Finding a great idea happens on a different level. It is beyond rationally weighing of advantages and disadvantages of options. It is like pulling a joker from up your sleeve. It is an illuminating moment, a flash of insight. The barometer for the quality of an idea is your feeling. A great idea triggers you deeply. It vibrates throughout your body and amps you up. It’s like in the Matrix, at the moment when Neo starts dodging bullets. You realize this is “The One”. You become confident. Everything suddenly starts to click. You are flying high on the idea. You are in the state of “Innovator’s High.” Just as runners feel Runner’s High, which occurs during prolonged, strenuous exercise when endorphins kick in, innovators experience Innovator’s High when struck with an epiphany. Having won the race against the clock, the body releases happy hormones that provide the creative with a major boost. The innovator feels enthusiastic! (From Greek: enthousiazein, to “be inspired or possessed by a God”). Innovator’s High is like champagne for your mind.

Questions at a personal level are:

Is the idea amping me up? Am I thrilled to realize it? Am I willing to invest my time, money, life, everything? Am I willing to carry it through? Is it worth creative risk-taking?

Questions at a corporate level are:

Does the idea lead to intensive discourses? Are people strongly against the idea? And why? Does the idea set off some extra energy within some team members? Are some enthusiastic about it and committed to rolling the idea out?

Feel Innovator’s High

Every “R” is equally important to evaluate an idea. However, if I would have to pick one to stand out it would be: Rock ‘n’ Roll. As Led Zeppelin sang in Stairways to Heaven:

There’s a feeling I get when I look to the west
And my spirit is crying for leaving 

Yes, there’s a feeling you should get when you look at your idea. It’s the feeling of Innovator’s High. And, your spirit will be crying for realizing the epiphany.
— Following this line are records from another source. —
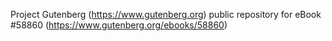 Project Gutenberg (https://www.gutenberg.org) public repository for
eBook #58860 (https://www.gutenberg.org/ebooks/58860)
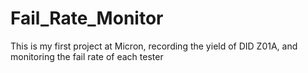 # Fail_Rate_Monitor
This is my first project at Micron, recording the yield of DID Z01A, and monitoring the fail rate of each tester
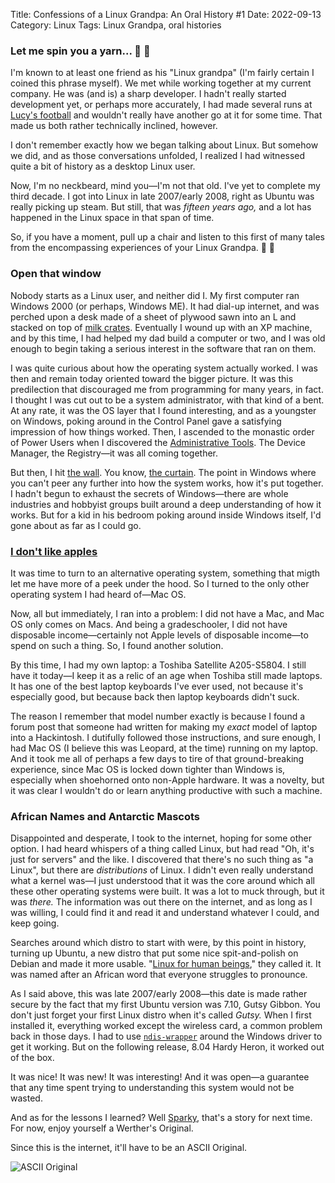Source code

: Title: Confessions of a Linux Grandpa: An Oral History #1
Date: 2022-09-13
Category: Linux
Tags: Linux Grandpa, oral histories

### Let me spin you a yarn... 🧶 👴

I'm known to at least one friend as his "Linux grandpa" (I'm fairly certain I coined this phrase myself). We met while working together at my current company. He was (and is) a sharp developer. I hadn't really started development yet, or perhaps more accurately, I had made several runs at [Lucy's football](https://en.wikipedia.org/wiki/Lucy_Van_Pelt#Annual_football_strips) and wouldn't really have another go at it for some time. That made us both rather technically inclined, however.

I don't remember exactly how we began talking about Linux. But somehow we did, and as those conversations unfolded, I realized I had witnessed quite a bit of history as a desktop Linux user.

Now, I'm no neckbeard, mind you&mdash;I'm not that old. I've yet to complete my third decade. I got into Linux in late 2007/early 2008, right as Ubuntu was really picking up steam. But still, that was *fifteen years ago,* and a lot has happened in the Linux space in that span of time. 

So, if you have a moment, pull up a chair and listen to this first of many tales from the encompassing experiences of your Linux Grandpa. 🐧 👴

### Open that window

Nobody starts as a Linux user, and neither did I. My first computer ran Windows 2000 (or perhaps, Windows ME). It had dial-up internet, and was perched upon a desk made of a sheet of plywood sawn into an L and stacked on top of [milk crates](https://en.wikipedia.org/wiki/Milk_crate). Eventually I wound up with an XP machine, and by this time, I had helped my dad build a computer or two, and I was old enough to begin taking a serious interest in the software that ran on them.

I was quite curious about how the operating system actually worked. I was then and remain today oriented toward the bigger picture. It was this predilection that discouraged me from programming for many years, in fact. I thought I was cut out to be a system administrator, with that kind of a bent. At any rate, it was the OS layer that I found interesting, and as a youngster on Windows, poking around in the Control Panel gave a satisfying impression of how things worked. Then, I ascended to the monastic order of Power Users when I discovered the [Administrative Tools](http://dinesh.azurewebsites.net/hardwareandnetworking/Computer%20Networking%20-%20Lesson%208%20Administration_files/admintools1.gif). The Device Manager, the Registry&mdash;it was all coming together.

But then, I hit [the wall](https://www.youtube.com/watch?v=wKY_Bh53YDE). You know, [the curtain](https://getyarn.io/yarn-clip/ea3fd0e0-d478-47b3-9353-24449ab7a00e). The point in Windows where you can't peer any further into how the system works, how it's put together. I hadn't begun to exhaust the secrets of Windows&mdash;there are whole industries and hobbyist groups built around a deep understanding of how it works. But for a kid in his bedroom poking around inside Windows itself, I'd gone about as far as I could go.

### [I don't like apples](https://www.youtube.com/watch?v=IxJUN6MCnKM)

It was time to turn to an alternative operating system, something that migth let me have more of a peek under the hood. So I turned to the only other operating system I had heard of&mdash;Mac OS.

Now, all but immediately, I ran into a problem: I did not have a Mac, and Mac OS only comes on Macs. And being a gradeschooler, I did not have disposable income&mdash;certainly not Apple levels of disposable income&mdash;to spend on such a thing. So, I found another solution.

By this time, I had my own laptop: a Toshiba Satellite A205-S5804. I still have it today&mdash;I keep it as a relic of an age when Toshiba still made laptops. It has one of the best laptop keyboards I've ever used, not because it's especially good, but because back then laptop keyboards didn't suck. 

The reason I remember that model number exactly is because I found a forum post that someone had written for making my *exact* model of laptop into a Hackintosh. I dutifully followed those instructions, and sure enough, I had Mac OS (I believe this was Leopard, at the time) running on my laptop. And it took me all of perhaps a few days to tire of that ground-breaking experience, since Mac OS is locked down tighter than Windows is, especially when shoehorned onto non-Apple hardware. It was a novelty, but it was clear I wouldn't do or learn anything productive with such a machine.

### African Names and Antarctic Mascots

Disappointed and desperate, I took to the internet, hoping for some other option. I had heard whispers of a thing called Linux, but had read "Oh, it's just for servers" and the like. I discovered that there's no such thing as "a Linux", but there are *distributions* of Linux. I didn't even really understand what a kernel was&mdash;I just understood that it was the core around which all these other operating systems were built. It was a lot to muck through, but it was _there._ The information was out there on the internet, and as long as I was willing, I could find it and read it and understand whatever I could, and keep going.

Searches around which distro to start with were, by this point in history, turning up Ubuntu, a new distro that put some nice spit-and-polish on Debian and made it more usable. "[Linux for human beings](https://www.reddit.com/r/Ubuntu/comments/77gcn4/does_ubuntu_still_use_linux_for_human_beings_as/)," they called it. It was named after an African word that everyone struggles to pronounce.

As I said above, this was late 2007/early 2008&mdash;this date is made rather secure by the fact that my first Ubuntu version was 7.10, Gutsy Gibbon. You don't just forget your first Linux distro when it's called *Gutsy.* When I first installed it, everything worked except the wireless card, a common problem back in those days. I had to use [`ndis-wrapper`](https://en.wikipedia.org/wiki/NDISwrapper) around the Windows driver to get it working. But on the following release, 8.04 Hardy Heron, it worked out of the box.

It was nice! It was new! It was interesting! And it was open&mdash;a guarantee that any time spent trying to understanding this system would not be wasted.

And as for the lessons I learned? Well [Sparky](https://en.wikipedia.org/wiki/Sparky), that's a story for next time. For now, enjoy yourself a Werther's Original. 

Since this is the internet, it'll have to be an ASCII Original.

![ASCII Original](#)
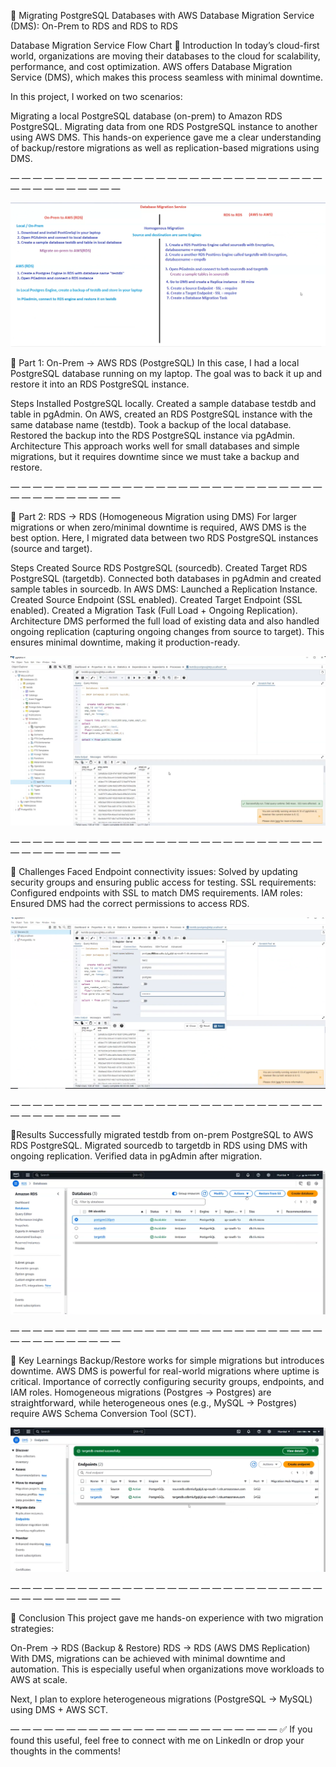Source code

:🚀 Migrating PostgreSQL Databases with AWS Database Migration Service (DMS): On-Prem to RDS and RDS to RDS


Database Migration Service Flow Chart
🔹 Introduction
In today’s cloud-first world, organizations are moving their databases to the cloud for scalability, performance, and cost optimization. AWS offers Database Migration Service (DMS), which makes this process seamless with minimal downtime.

In this project, I worked on two scenarios:

Migrating a local PostgreSQL database (on-prem) to Amazon RDS PostgreSQL.
Migrating data from one RDS PostgreSQL instance to another using AWS DMS.
This hands-on experience gave me a clear understanding of backup/restore migrations as well as replication-based migrations using DMS.

— — — — — — — — — — — — — — — — — — — — — — — — — — — — — — — — — — — — — —

![Steps to Follow](step1.png)

🔹 Part 1: On-Prem → AWS RDS (PostgreSQL)
In this case, I had a local PostgreSQL database running on my laptop. The goal was to back it up and restore it into an RDS PostgreSQL instance.

Steps
Installed PostgreSQL locally.
Created a sample database testdb and table in pgAdmin.
On AWS, created an RDS PostgreSQL instance with the same database name (testdb).
Took a backup of the local database.
Restored the backup into the RDS PostgreSQL instance via pgAdmin.
Architecture
This approach works well for small databases and simple migrations, but it requires downtime since we must take a backup and restore.

— — — — — — — — — — — — — — — — — — — — — — — — — — — — — — — — — — — — — —

🔹 Part 2: RDS → RDS (Homogeneous Migration using DMS)
For larger migrations or when zero/minimal downtime is required, AWS DMS is the best option. Here, I migrated data between two RDS PostgreSQL instances (source and target).

Steps
Created Source RDS PostgreSQL (sourcedb).
Created Target RDS PostgreSQL (targetdb).
Connected both databases in pgAdmin and created sample tables in sourcedb.
In AWS DMS:
Launched a Replication Instance.
Created Source Endpoint (SSL enabled).
Created Target Endpoint (SSL enabled).
Created a Migration Task (Full Load + Ongoing Replication).
Architecture
DMS performed the full load of existing data and also handled ongoing replication (capturing ongoing changes from source to target). This ensures minimal downtime, making it production-ready.

![pgAdmin Database Connection](img1.png)

— — — — — — — — — — — — — — — — — — — — — — — — — — — — — — — — — — — — — —

🔹 Challenges Faced
Endpoint connectivity issues: Solved by updating security groups and ensuring public access for testing.
SSL requirements: Configured endpoints with SSL to match DMS requirements.
IAM roles: Ensured DMS had the correct permissions to access RDS.

![pgAdmin Database Connection](img2.png)

— — — — — — — — — — — — — — — — — — — — — — — — — — — — — — — — — — — — — —

🔹Results
Successfully migrated testdb from on-prem PostgreSQL to AWS RDS PostgreSQL.
Migrated sourcedb to targetdb in RDS using DMS with ongoing replication.
Verified data in pgAdmin after migration.

![AWS RDS Services](img3.png)

— — — — — — — — — — — — — — — — — — — — — — — — — — — — — — — — — — — — — —

🔹 Key Learnings
Backup/Restore works for simple migrations but introduces downtime.
AWS DMS is powerful for real-world migrations where uptime is critical.
Importance of correctly configuring security groups, endpoints, and IAM roles.
Homogeneous migrations (Postgres → Postgres) are straightforward, while heterogeneous ones (e.g., MySQL → Postgres) require AWS Schema Conversion Tool (SCT).

![Creating End Points](img4.png)

— — — — — — — — — — — — — — — — — — — — — — — — — — — — — — — — — — — — — —

🔹 Conclusion
This project gave me hands-on experience with two migration strategies:

On-Prem → RDS (Backup & Restore)
RDS → RDS (AWS DMS Replication)
With DMS, migrations can be achieved with minimal downtime and automation. This is especially useful when organizations move workloads to AWS at scale.

Next, I plan to explore heterogeneous migrations (PostgreSQL → MySQL) using DMS + AWS SCT.

— — — — — — — — — — — — — — — — — — — — — — — —
✅ If you found this useful, feel free to connect with me on LinkedIn or drop your thoughts in the comments!

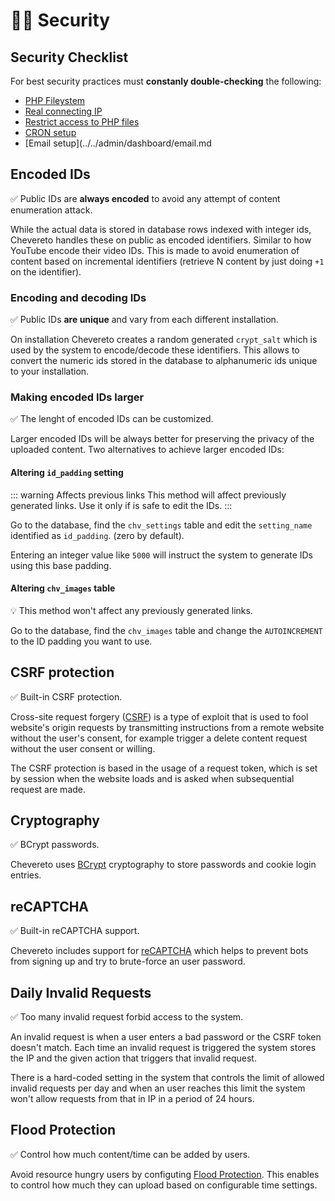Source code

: # 👮‍♀️ Security

## Security Checklist

For best security practices must **constanly double-checking** the following:

* [PHP Fileystem](../stack/php.md#php-filesystem)
* [Real connecting IP](../stack/web-server.md#real-connecting-ip)
* [Restrict access to PHP files](../stack/web-server.md#restrict-direct-access-to-php-files)
* [CRON setup](../stack/cron.md)
* [Email setup](../../admin/dashboard/email.md

## Encoded IDs

✅ Public IDs are **always encoded** to avoid any attempt of content enumeration attack.

While the actual data is stored in database rows indexed with integer ids, Chevereto handles these on public as encoded identifiers. Similar to how YouTube encode their video IDs. This is made to avoid enumeration of content based on incremental identifiers (retrieve N content by just doing `+1` on the identifier).

### Encoding and decoding IDs

✅ Public IDs **are unique** and vary from each different installation.

On installation Chevereto creates a random generated `crypt_salt` which is used by the system to encode/decode these identifiers. This allows to convert the numeric ids stored in the database to alphanumeric ids unique to your installation.

### Making encoded IDs larger

✅ The lenght of encoded IDs can be customized.

Larger encoded IDs will be always better for preserving the privacy of the uploaded content. Two alternatives to achieve larger encoded IDs:

#### Altering `id_padding` setting

::: warning Affects previous links
This method will affect previously generated links. Use it only if is safe to edit the IDs.
:::

Go to the database, find the `chv_settings` table and edit the `setting_name` identified as `id_padding`. (zero by default).

Entering an integer value like `5000` will instruct the system to generate IDs using this base padding.

#### Altering `chv_images` table

💡 This method won't affect any previously generated links.

Go to the database, find the `chv_images` table and change the `AUTOINCREMENT` to the ID padding you want to use.

## CSRF protection

✅ Built-in CSRF protection.

Cross-site request forgery ([CSRF](https://en.wikipedia.org/wiki/Cross-site_request_forgery)) is a type of exploit that is used to fool website's origin requests by transmitting instructions from a remote website without the user's consent, for example trigger a delete content request without the user consent or willing.

The CSRF protection is based in the usage of a request token, which is set by session when the website loads and is asked when subsequential request are made.

## Cryptography

✅ BCrypt passwords.

Chevereto uses [BCrypt](https://en.wikipedia.org/wiki/Bcrypt) cryptography to store passwords and cookie login entries.

## reCAPTCHA

✅ Built-in reCAPTCHA support.

Chevereto includes support for [reCAPTCHA](../../admin/dashboard/external-services.md#recaptcha) which helps to prevent bots from signing up and try to brute-force an user password.

## Daily Invalid Requests

✅ Too many invalid request forbid access to the system.

An invalid request is when a user enters a bad password or the CSRF token doesn't match. Each time an invalid request is triggered the system stores the IP and the given action that triggers that invalid request.

There is a hard-coded setting in the system that controls the limit of allowed invalid requests per day and when an user reaches this limit the system won't allow requests from that in IP in a period of 24 hours.

## Flood Protection

✅ Control how much content/time can be added by users.

Avoid resource hungry users by configuting [Flood Protection](../../admin/dashboard/flood-protection.md). This enables to control how much they can upload based on configurable time settings.
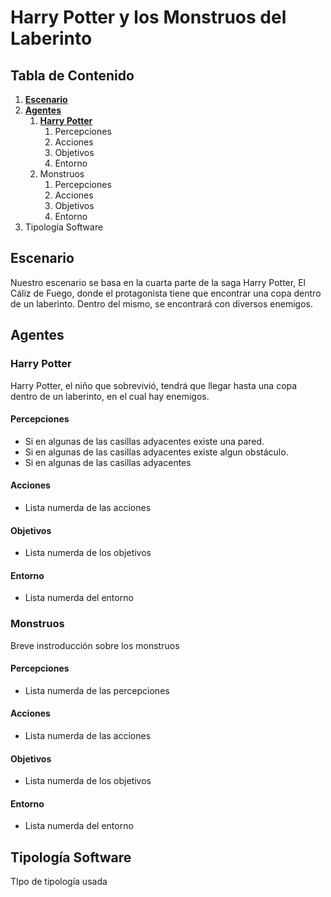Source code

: # Harry Potter y los Monstruos del Laberinto
## Tabla de Contenido
1. **[Escenario](#escenario)**
2. **[Agentes](#agentes)**
    1. **[Harry Potter](#harry-potter)**
        1. Percepciones
        2. Acciones
        3. Objetivos
        4. Entorno
    2. Monstruos
        1. Percepciones
        2. Acciones
        3. Objetivos
        4. Entorno
3. Tipología Software

## Escenario
Nuestro escenario se basa en la cuarta parte de la saga Harry Potter, El Cáliz de Fuego, donde el protagonista tiene que encontrar una copa dentro de un laberinto. Dentro del mismo, se encontrará con diversos enemigos.

## Agentes
### Harry Potter
Harry Potter, el niño que sobrevivió, tendrá que llegar hasta una copa dentro de un laberinto, en el cual hay enemigos. 
#### Percepciones
* Si en algunas de las casillas adyacentes existe una pared.
* Si en algunas de las casillas adyacentes existe algun obstáculo.
* Si en algunas de las casillas adyacentes 
#### Acciones
* Lista numerda de las acciones
#### Objetivos
* Lista numerda de los objetivos
#### Entorno
* Lista numerda del entorno

### Monstruos
Breve instroducción sobre los monstruos
#### Percepciones
* Lista numerda de las percepciones
#### Acciones
* Lista numerda de las acciones
#### Objetivos
* Lista numerda de los objetivos
#### Entorno
* Lista numerda del entorno

## Tipología Software
TIpo de tipología usada

<!---
HOLA SOY UN COMENTARIO
, pero solo podrá hacerles frente a algunos de ellos. Si se agota la barra de energía, podrá recuperar parte de ella con grageas Bertie Bott dispersas por el laberinto. Si Harry no tuviese energía y se encontrase con un enemigo, tendrá que buscar una salida. Los monstruos se moverán cada dos pasos de 
## Percepciones
1. Si en algunas de las casillas adyacentes existe un obstáculo.
2. Si alguna de las casillas adyacentes está vacía.
3. Peso de las casillas adyacentes, en caso de haber sido recorridas.
4. Si alguna de las casillas adyacentes es la de llegada.

## Acciones
1. Desplazarse siempre a la casilla que tenga menos coste.
2. Si existen varias casillas con el mismo coste, desplazarse aleatoriamente.
3. Si se encuentra sobre la casilla salida, terminar la ejecución.
4. 

## Objetivos
1. Recorrer un camino entre un punto **A** y un punto **B**.
2. Evitar obstáculos de manera inteligente.
3. Utilizar la cantidad mínima de pasos.


## Entorno
1. El agente se desplaza por una matriz.
2. Tienen obstáculos definidos aleatoriamente.
3. Siempre se asegurará la existencia de un camino entre los puntos **A** y **B**.
4. Las casillas recorridas se colorearán según la cantidad de veces que se pase sobre las mismas.
5. Al exceder el tamaño de la matriz, se considerará como una pared.

-->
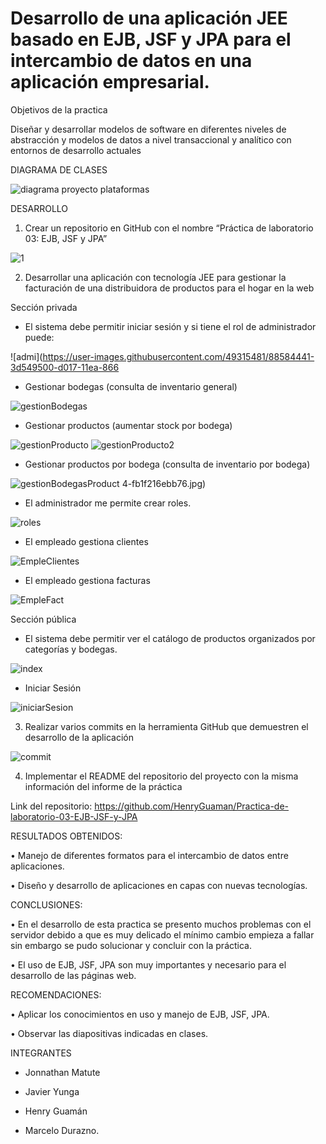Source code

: # Desarrollo de una aplicación JEE basado en EJB, JSF y JPA para el intercambio de datos en una aplicación empresarial.

Objetivos de la practica

Diseñar y desarrollar modelos de software en diferentes niveles de abstracción y modelos de datos a nivel transaccional y analítico con entornos de desarrollo actuales

DIAGRAMA DE CLASES

![diagrama proyecto plataformas](https://user-images.githubusercontent.com/34014602/88569032-76810b00-cfff-11ea-89b5-e94d91d319fd.png)

DESARROLLO

1. Crear un repositorio en GitHub con el nombre “Práctica de laboratorio 03: EJB, JSF y JPA”

![1](https://user-images.githubusercontent.com/34014602/88570605-f4461600-d001-11ea-949c-d3996bf95a50.png)

2. Desarrollar una aplicación con tecnología JEE para gestionar la facturación de una distribuidora de productos para el hogar en la web

Sección privada

- El sistema debe permitir iniciar sesión y si tiene el rol de administrador puede:

![admi](https://user-images.githubusercontent.com/49315481/88584441-3d549500-d017-11ea-866

- Gestionar bodegas (consulta de inventario general)

![gestionBodegas](https://user-images.githubusercontent.com/49315481/88584464-42b1df80-d017-11ea-88b5-fdfce6554064.jpg)

- Gestionar productos (aumentar stock por bodega)

![gestionProducto](https://user-images.githubusercontent.com/49315481/88584469-45143980-d017-11ea-9066-f5cad3016f14.jpg)
![gestionProducto2](https://user-images.githubusercontent.com/49315481/88584471-46456680-d017-11ea-9eb1-a51dce9a7ef8.jpg)

- Gestionar productos por bodega (consulta de inventario por bodega)

![gestionBodegasProduct](https://user-images.githubusercontent.com/49315481/88584466-43e30c80-d017-11ea-9b80-d6b9dfa4e8df.jpg)
4-fb1f216ebb76.jpg)

- El administrador me permite crear roles.

![roles](https://user-images.githubusercontent.com/49315481/88584486-4b0a1a80-d017-11ea-8ab4-e9c446f37f50.jpg)

- El empleado gestiona clientes 

![EmpleClientes](https://user-images.githubusercontent.com/49315481/88584453-404f8580-d017-11ea-86d1-a72ff494cb57.jpg)
 

- El empleado gestiona facturas

![EmpleFact](https://user-images.githubusercontent.com/49315481/88584461-4180b280-d017-11ea-972c-72e9a8128116.jpg)

Sección pública

- El sistema debe permitir ver el catálogo de productos organizados por categorías y bodegas.

![index](https://user-images.githubusercontent.com/49315481/88584477-48a7c080-d017-11ea-9987-e29562b05cc6.jpg)

- Iniciar Sesión

![iniciarSesion](https://user-images.githubusercontent.com/49315481/88584483-4a718400-d017-11ea-9b39-b7254a534180.jpg)


3. Realizar varios commits en la herramienta GitHub que demuestren el desarrollo de la aplicación

![commit](https://user-images.githubusercontent.com/49315481/88584448-3f1e5880-d017-11ea-9cfb-698bc4e4d800.jpg)

4. Implementar el README del repositorio del proyecto con la misma información del informe de la práctica

Link del repositorio: https://github.com/HenryGuaman/Practica-de-laboratorio-03-EJB-JSF-y-JPA 

RESULTADOS OBTENIDOS:

• Manejo de diferentes formatos para el intercambio de datos entre aplicaciones.

• Diseño y desarrollo de aplicaciones en capas con nuevas tecnologías.

CONCLUSIONES:

•	En el desarrollo de esta practica se presento muchos problemas con el servidor debido a que es muy delicado el mínimo cambio empieza a fallar sin embargo se pudo solucionar y concluir con la práctica.

•	El uso de EJB, JSF, JPA son muy importantes y necesario para el desarrollo de las páginas web.

RECOMENDACIONES:

•	Aplicar los conocimientos en uso y manejo de EJB, JSF, JPA.

•	Observar las diapositivas indicadas en clases.

INTEGRANTES

- Jonnathan Matute

- Javier Yunga 

- Henry Guamán

- Marcelo Durazno.





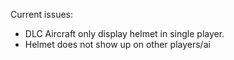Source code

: Current issues: 
* DLC Aircraft only display helmet in single player.
* Helmet does not show up on other players/ai
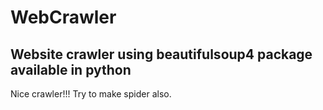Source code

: # WebCrawler
## Website crawler  using beautifulsoup4 package available in python

Nice crawler!!!
Try to make spider also.
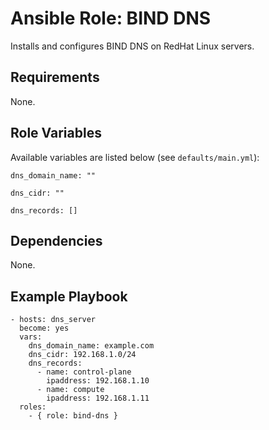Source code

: # Ansible Role: BIND DNS

Installs and configures BIND DNS on RedHat Linux servers.

## Requirements

None.

## Role Variables

Available variables are listed below (see `defaults/main.yml`):

    dns_domain_name: ""

    dns_cidr: ""

    dns_records: []

## Dependencies

None.

## Example Playbook

    - hosts: dns_server
      become: yes
      vars:
        dns_domain_name: example.com
        dns_cidr: 192.168.1.0/24
        dns_records:
          - name: control-plane
            ipaddress: 192.168.1.10
          - name: compute
            ipaddress: 192.168.1.11
      roles:
        - { role: bind-dns }
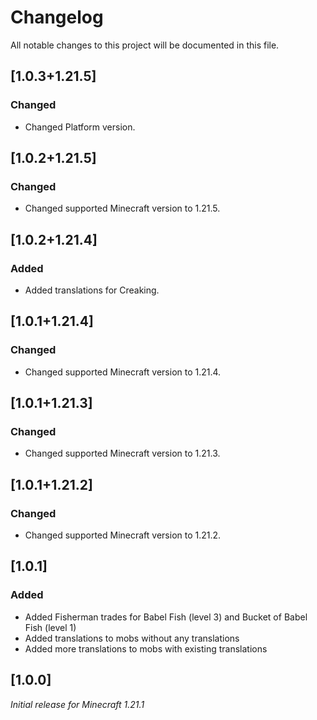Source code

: # Changelog

All notable changes to this project will be documented in this file.

## [1.0.3+1.21.5]

### Changed

- Changed Platform version.

## [1.0.2+1.21.5]

### Changed

- Changed supported Minecraft version to 1.21.5.

## [1.0.2+1.21.4]

### Added

- Added translations for Creaking.

## [1.0.1+1.21.4]

### Changed

- Changed supported Minecraft version to 1.21.4.

## [1.0.1+1.21.3]

### Changed

- Changed supported Minecraft version to 1.21.3.

## [1.0.1+1.21.2]

### Changed

- Changed supported Minecraft version to 1.21.2.

## [1.0.1]

### Added

 - Added Fisherman trades for Babel Fish (level 3) and Bucket of Babel Fish (level 1)
 - Added translations to mobs without any translations
 - Added more translations to mobs with existing translations

## [1.0.0]

_Initial release for Minecraft 1.21.1_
Like a child growing up, you have to love your idea and carry it through the good and bad times. In the process of getting the idea rolling, failure will be your reliable companion. There will be moments of doubt, there will be 99% of sweat and 1% of “it-was-worth-it-all!” It’s like with any sports. It’s the winning moment that’s worth all the effort. If you love your idea, you’ll have the grit to carry it through dark and stormy days. You are exploring your own path. You are an idea pioneer. No one knows what will be waiting for you at the end of your idea expedition and, what is there to lose? As Led Zeppelin concluded:

Yes, there are two paths you can go by
But in the long run
There’s still time to change the road you’re on

To find The Chosen One produce lots of ideas and wait for Innovator’s High to happen.